## Material
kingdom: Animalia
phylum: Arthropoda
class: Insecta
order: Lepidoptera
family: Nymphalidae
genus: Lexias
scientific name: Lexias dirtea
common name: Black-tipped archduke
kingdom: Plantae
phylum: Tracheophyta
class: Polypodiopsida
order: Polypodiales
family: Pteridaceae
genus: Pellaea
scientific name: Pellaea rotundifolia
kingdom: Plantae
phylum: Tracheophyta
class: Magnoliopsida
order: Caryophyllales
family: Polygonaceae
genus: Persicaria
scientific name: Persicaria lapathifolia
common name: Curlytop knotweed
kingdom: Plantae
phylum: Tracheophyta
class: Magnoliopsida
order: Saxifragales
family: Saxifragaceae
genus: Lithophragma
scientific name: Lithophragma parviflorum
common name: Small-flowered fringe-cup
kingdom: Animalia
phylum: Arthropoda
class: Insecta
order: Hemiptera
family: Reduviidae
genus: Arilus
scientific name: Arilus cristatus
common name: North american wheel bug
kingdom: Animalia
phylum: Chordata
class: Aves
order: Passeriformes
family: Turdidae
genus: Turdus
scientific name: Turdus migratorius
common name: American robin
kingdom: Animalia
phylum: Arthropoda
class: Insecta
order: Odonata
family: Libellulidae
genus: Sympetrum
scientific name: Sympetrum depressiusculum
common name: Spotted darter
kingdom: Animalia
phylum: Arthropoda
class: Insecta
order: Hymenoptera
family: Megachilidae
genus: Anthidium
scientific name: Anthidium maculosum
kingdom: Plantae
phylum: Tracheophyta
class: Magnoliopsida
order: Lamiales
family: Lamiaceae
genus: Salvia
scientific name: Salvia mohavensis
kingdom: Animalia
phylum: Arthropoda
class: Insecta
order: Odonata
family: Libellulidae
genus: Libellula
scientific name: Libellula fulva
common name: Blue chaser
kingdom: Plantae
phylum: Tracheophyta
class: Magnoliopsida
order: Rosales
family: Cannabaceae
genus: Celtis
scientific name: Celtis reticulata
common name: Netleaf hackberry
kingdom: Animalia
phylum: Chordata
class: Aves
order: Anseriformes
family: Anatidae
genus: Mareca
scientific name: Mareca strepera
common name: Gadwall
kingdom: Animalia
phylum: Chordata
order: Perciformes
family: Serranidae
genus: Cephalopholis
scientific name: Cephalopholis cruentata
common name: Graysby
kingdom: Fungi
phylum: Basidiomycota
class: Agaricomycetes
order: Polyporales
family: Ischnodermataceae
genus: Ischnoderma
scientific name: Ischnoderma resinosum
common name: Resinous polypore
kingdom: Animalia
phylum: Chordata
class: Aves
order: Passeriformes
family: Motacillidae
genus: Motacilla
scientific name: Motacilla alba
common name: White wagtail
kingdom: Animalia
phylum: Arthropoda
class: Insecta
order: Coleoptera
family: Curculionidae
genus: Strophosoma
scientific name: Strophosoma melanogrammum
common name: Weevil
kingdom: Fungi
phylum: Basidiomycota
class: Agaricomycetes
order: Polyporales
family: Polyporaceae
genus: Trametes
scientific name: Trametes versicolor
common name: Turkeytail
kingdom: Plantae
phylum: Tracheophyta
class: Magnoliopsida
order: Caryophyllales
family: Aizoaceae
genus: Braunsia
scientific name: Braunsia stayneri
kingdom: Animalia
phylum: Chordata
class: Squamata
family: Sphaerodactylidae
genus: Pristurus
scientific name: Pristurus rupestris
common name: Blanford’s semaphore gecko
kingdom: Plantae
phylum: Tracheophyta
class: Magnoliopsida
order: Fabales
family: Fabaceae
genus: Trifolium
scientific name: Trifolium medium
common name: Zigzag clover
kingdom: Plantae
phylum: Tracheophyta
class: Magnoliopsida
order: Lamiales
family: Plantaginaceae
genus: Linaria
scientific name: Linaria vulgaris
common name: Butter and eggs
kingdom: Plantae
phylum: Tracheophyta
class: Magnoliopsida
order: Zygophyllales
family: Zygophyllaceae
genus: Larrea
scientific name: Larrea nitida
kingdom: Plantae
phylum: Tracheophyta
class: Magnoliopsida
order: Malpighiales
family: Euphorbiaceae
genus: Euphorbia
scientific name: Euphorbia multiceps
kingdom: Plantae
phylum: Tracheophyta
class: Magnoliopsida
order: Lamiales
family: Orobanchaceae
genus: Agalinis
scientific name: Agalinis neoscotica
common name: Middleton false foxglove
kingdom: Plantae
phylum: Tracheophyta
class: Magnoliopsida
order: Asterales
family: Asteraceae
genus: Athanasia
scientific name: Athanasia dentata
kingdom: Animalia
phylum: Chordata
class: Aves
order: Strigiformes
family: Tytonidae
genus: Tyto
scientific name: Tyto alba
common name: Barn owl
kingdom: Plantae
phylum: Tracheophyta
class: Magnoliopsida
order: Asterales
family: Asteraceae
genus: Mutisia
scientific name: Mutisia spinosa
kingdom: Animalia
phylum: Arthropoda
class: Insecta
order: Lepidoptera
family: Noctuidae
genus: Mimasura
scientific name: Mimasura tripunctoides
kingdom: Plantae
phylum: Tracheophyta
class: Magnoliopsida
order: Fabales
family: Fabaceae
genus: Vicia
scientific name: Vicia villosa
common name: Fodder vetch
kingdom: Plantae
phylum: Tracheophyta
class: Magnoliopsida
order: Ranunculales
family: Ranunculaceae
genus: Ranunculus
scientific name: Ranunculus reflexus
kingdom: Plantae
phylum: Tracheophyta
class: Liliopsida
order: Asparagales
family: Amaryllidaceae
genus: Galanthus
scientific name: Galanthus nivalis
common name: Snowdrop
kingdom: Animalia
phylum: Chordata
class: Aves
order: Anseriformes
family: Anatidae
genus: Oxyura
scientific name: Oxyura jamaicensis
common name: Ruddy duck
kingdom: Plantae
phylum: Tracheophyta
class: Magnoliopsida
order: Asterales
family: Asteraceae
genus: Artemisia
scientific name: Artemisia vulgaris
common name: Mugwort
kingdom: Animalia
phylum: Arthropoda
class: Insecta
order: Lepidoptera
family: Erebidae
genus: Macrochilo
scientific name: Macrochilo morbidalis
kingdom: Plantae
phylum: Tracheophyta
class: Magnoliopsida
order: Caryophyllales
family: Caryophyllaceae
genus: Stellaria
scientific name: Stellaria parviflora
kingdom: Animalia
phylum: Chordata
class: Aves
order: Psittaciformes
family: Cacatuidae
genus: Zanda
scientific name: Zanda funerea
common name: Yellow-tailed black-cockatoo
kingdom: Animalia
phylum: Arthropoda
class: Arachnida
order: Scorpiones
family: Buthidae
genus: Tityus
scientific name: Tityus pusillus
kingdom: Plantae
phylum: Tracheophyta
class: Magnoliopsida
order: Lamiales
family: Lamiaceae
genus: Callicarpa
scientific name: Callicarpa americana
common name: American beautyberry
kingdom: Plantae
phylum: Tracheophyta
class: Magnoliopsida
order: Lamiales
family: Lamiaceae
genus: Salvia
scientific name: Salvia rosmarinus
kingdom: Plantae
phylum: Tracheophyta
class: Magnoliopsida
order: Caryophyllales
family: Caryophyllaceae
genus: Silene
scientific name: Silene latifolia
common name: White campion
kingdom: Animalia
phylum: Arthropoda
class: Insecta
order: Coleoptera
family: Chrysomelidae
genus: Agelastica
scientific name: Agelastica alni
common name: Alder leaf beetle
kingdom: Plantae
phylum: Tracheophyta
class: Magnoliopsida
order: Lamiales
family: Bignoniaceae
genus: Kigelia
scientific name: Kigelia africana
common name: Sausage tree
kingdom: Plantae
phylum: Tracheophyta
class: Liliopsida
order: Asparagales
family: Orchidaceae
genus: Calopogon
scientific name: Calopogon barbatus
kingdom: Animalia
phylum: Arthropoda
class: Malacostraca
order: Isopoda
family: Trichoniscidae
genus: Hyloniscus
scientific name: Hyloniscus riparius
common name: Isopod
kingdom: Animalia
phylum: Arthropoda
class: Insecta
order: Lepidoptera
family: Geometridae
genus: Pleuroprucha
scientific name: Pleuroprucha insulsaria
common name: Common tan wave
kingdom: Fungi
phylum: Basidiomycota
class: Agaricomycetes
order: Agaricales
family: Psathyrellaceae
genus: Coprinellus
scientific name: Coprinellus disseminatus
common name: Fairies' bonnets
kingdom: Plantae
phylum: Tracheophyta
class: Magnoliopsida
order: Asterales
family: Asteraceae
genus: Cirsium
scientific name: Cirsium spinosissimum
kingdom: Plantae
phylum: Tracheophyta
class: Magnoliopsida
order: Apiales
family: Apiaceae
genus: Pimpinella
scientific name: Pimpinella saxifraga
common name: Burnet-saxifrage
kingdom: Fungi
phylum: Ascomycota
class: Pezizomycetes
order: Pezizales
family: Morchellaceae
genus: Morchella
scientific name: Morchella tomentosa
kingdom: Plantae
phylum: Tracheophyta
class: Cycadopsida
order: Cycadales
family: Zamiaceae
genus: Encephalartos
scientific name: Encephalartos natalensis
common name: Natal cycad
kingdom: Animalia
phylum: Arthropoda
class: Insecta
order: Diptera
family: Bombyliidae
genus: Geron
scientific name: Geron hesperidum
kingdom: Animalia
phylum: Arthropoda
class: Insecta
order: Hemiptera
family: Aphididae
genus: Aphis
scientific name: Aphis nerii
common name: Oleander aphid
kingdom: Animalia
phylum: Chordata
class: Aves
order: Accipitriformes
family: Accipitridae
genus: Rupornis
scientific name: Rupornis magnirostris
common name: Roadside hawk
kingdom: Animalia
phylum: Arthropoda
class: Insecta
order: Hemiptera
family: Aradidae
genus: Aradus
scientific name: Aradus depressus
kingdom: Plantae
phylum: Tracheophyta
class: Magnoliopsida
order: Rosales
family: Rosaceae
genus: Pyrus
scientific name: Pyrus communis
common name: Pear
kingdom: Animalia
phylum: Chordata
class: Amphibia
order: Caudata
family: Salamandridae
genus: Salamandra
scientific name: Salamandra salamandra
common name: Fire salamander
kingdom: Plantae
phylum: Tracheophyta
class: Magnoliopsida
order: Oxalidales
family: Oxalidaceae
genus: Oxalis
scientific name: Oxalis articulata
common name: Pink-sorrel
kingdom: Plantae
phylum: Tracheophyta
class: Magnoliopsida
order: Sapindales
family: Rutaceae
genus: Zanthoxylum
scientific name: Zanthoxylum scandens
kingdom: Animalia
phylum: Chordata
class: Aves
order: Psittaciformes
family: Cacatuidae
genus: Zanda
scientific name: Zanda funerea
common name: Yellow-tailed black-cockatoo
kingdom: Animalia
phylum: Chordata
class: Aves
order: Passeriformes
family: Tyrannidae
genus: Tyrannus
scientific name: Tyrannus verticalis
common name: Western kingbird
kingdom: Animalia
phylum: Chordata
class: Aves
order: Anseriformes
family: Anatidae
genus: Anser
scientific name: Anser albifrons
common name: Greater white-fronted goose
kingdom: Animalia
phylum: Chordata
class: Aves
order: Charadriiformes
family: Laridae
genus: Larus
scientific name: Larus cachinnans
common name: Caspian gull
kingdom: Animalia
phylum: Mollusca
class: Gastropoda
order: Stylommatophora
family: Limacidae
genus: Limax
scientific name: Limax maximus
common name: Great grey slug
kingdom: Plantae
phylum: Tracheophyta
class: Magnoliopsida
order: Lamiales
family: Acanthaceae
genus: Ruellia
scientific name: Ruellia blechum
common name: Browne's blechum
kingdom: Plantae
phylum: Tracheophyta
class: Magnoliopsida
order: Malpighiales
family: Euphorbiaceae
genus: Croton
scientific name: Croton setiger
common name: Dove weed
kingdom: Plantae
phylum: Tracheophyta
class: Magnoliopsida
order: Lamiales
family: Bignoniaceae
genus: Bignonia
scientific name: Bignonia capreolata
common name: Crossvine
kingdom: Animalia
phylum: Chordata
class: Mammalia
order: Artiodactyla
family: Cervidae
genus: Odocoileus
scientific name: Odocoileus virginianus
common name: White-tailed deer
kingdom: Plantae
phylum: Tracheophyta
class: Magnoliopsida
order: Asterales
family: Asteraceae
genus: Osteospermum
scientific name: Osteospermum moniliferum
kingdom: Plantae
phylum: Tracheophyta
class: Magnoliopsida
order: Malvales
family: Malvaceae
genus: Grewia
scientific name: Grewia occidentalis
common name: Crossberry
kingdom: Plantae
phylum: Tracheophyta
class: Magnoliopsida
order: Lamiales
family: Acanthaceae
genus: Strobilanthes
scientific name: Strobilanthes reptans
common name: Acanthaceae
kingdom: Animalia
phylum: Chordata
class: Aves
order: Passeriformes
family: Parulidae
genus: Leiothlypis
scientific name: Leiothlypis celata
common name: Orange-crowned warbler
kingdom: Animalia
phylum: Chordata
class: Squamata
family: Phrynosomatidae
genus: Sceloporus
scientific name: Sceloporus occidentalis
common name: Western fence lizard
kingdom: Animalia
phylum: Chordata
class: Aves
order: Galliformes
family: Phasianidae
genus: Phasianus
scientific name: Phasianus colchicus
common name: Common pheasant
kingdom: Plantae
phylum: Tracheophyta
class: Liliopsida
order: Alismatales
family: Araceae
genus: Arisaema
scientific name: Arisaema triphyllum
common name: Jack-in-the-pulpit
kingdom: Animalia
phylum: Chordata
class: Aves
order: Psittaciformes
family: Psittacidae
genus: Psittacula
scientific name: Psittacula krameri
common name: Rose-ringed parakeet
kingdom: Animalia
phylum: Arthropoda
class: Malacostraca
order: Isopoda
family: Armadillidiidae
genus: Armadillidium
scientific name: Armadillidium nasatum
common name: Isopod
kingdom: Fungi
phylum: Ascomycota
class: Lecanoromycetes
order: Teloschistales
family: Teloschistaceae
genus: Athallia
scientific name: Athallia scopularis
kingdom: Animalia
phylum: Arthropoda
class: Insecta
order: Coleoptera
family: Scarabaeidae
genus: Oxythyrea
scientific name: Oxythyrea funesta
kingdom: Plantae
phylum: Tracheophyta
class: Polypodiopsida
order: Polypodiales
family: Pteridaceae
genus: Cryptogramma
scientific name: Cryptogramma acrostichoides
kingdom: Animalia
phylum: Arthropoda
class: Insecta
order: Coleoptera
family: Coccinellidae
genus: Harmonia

## En qué consiste
Devuelve sin ningún cambio las líneas de los datos, empezando por la que contiene "scientific name: Trametes versicolor" y terminando en la que contiene "genus: Ranunculus", ambas incluidas.

## Respuesta escrita
scientific name: Trametes versicolor
common name: Turkeytail
kingdom: Plantae
phylum: Tracheophyta
class: Magnoliopsida
order: Caryophyllales
family: Aizoaceae
genus: Braunsia
scientific name: Braunsia stayneri
kingdom: Animalia
phylum: Chordata
class: Squamata
family: Sphaerodactylidae
genus: Pristurus
scientific name: Pristurus rupestris
common name: Blanford’s semaphore gecko
kingdom: Plantae
phylum: Tracheophyta
class: Magnoliopsida
order: Fabales
family: Fabaceae
genus: Trifolium
scientific name: Trifolium medium
common name: Zigzag clover
kingdom: Plantae
phylum: Tracheophyta
class: Magnoliopsida
order: Lamiales
family: Plantaginaceae
genus: Linaria
scientific name: Linaria vulgaris
common name: Butter and eggs
kingdom: Plantae
phylum: Tracheophyta
class: Magnoliopsida
order: Zygophyllales
family: Zygophyllaceae
genus: Larrea
scientific name: Larrea nitida
kingdom: Plantae
phylum: Tracheophyta
class: Magnoliopsida
order: Malpighiales
family: Euphorbiaceae
genus: Euphorbia
scientific name: Euphorbia multiceps
kingdom: Plantae
phylum: Tracheophyta
class: Magnoliopsida
order: Lamiales
family: Orobanchaceae
genus: Agalinis
scientific name: Agalinis neoscotica
common name: Middleton false foxglove
kingdom: Plantae
phylum: Tracheophyta
class: Magnoliopsida
order: Asterales
family: Asteraceae
genus: Athanasia
scientific name: Athanasia dentata
kingdom: Animalia
phylum: Chordata
class: Aves
order: Strigiformes
family: Tytonidae
genus: Tyto
scientific name: Tyto alba
common name: Barn owl
kingdom: Plantae
phylum: Tracheophyta
class: Magnoliopsida
order: Asterales
family: Asteraceae
genus: Mutisia
scientific name: Mutisia spinosa
kingdom: Animalia
phylum: Arthropoda
class: Insecta
order: Lepidoptera
family: Noctuidae
genus: Mimasura
scientific name: Mimasura tripunctoides
kingdom: Plantae
phylum: Tracheophyta
class: Magnoliopsida
order: Fabales
family: Fabaceae
genus: Vicia
scientific name: Vicia villosa
common name: Fodder vetch
kingdom: Plantae
phylum: Tracheophyta
class: Magnoliopsida
order: Ranunculales
family: Ranunculaceae
genus: Ranunculus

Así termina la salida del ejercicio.